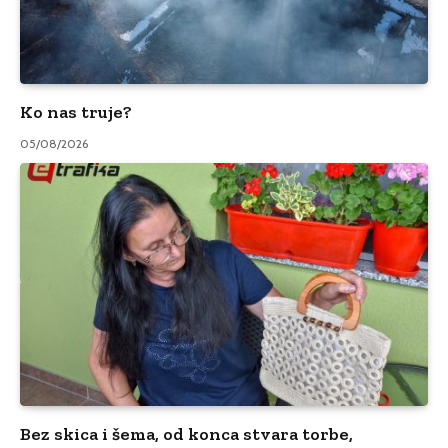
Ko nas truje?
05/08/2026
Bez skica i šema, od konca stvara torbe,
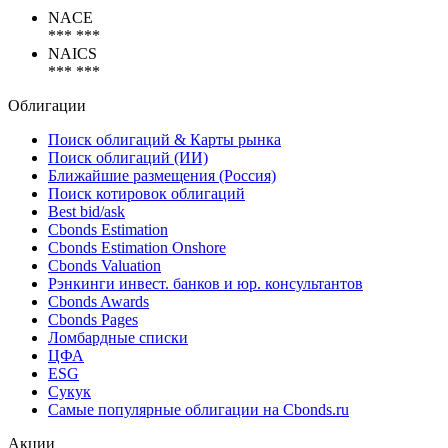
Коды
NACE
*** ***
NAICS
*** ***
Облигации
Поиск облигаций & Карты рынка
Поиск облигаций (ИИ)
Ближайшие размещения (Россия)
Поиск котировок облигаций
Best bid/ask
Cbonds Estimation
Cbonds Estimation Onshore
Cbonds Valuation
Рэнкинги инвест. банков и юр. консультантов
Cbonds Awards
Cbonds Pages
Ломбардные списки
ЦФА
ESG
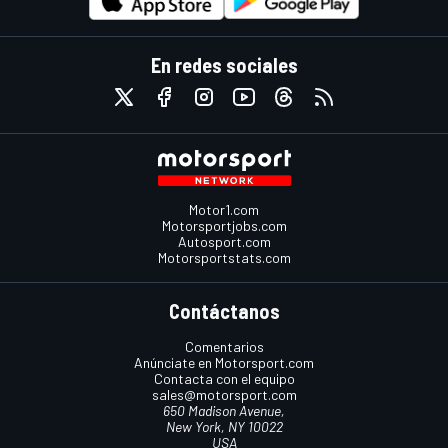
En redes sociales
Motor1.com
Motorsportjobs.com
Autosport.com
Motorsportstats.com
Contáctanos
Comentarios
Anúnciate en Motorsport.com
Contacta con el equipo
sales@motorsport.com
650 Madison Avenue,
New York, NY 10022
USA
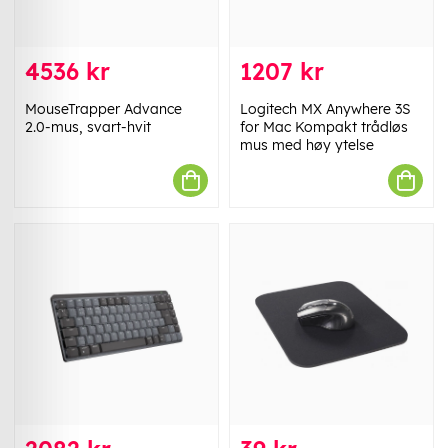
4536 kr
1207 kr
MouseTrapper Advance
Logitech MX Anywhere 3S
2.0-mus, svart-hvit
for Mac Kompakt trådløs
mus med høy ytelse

+++++

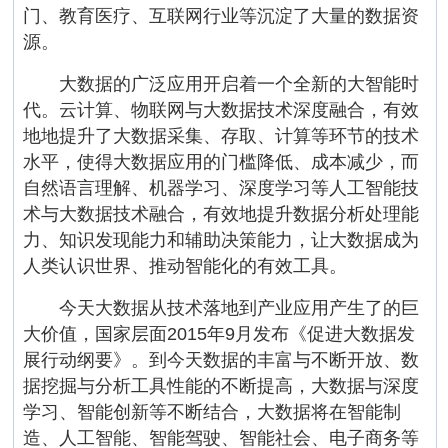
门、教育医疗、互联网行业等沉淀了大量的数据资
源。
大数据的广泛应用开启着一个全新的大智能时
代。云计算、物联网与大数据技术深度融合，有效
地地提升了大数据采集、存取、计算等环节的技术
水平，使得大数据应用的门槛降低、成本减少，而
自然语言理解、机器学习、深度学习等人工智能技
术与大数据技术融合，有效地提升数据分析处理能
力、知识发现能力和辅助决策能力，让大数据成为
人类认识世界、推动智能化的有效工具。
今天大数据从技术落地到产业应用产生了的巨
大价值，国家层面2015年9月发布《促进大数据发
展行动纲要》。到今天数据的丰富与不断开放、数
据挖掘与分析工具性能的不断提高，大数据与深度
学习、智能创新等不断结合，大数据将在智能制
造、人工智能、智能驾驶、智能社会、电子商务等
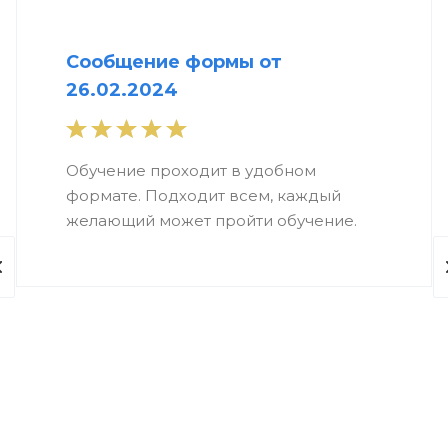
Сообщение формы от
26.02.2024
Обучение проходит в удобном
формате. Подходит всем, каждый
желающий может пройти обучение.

+++++

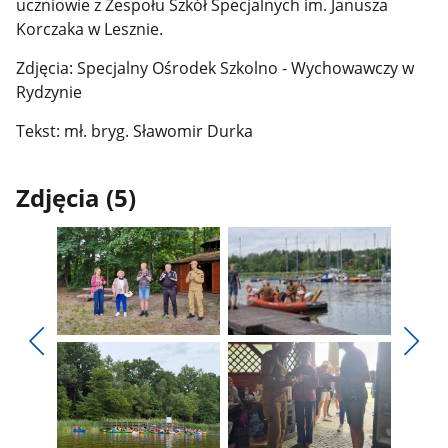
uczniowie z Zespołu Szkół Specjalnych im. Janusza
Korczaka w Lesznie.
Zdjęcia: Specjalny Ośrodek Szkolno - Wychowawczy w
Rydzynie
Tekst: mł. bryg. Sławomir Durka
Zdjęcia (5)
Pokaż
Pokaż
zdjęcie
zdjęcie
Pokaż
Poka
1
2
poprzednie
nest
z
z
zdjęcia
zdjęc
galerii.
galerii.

+++++

- _How to complete this task_
Beginning with the line holding "Ko nas truje?" in the material above, restate word for word each line through the line holding "mus med høy ytelse", and exclude pictures.

- _Reply to the exercise_
Ko nas truje?
05/08/2026
Bez skica i šema, od konca stvara torbe,
Коды
NACE
*** ***
NAICS
*** ***
Облигации
Поиск облигаций & Карты рынка
Поиск облигаций (ИИ)
Ближайшие размещения (Россия)
Поиск котировок облигаций
Best bid/ask
Cbonds Estimation
Cbonds Estimation Onshore
Cbonds Valuation
Рэнкинги инвест. банков и юр. консультантов
Cbonds Awards
Cbonds Pages
Ломбардные списки
ЦФА
ESG
En redes sociales
Motor1.com
Motorsportjobs.com
Autosport.com
Motorsportstats.com
Contáctanos
Comentarios
Anúnciate en Motorsport.com
Contacta con el equipo
sales@motorsport.com
650 Madison Avenue,
New York, NY 10022
USA
4536 kr
1207 kr
MouseTrapper Advance
Logitech MX Anywhere 3S
2.0-mus, svart-hvit
for Mac Kompakt trådløs
mus med høy ytelse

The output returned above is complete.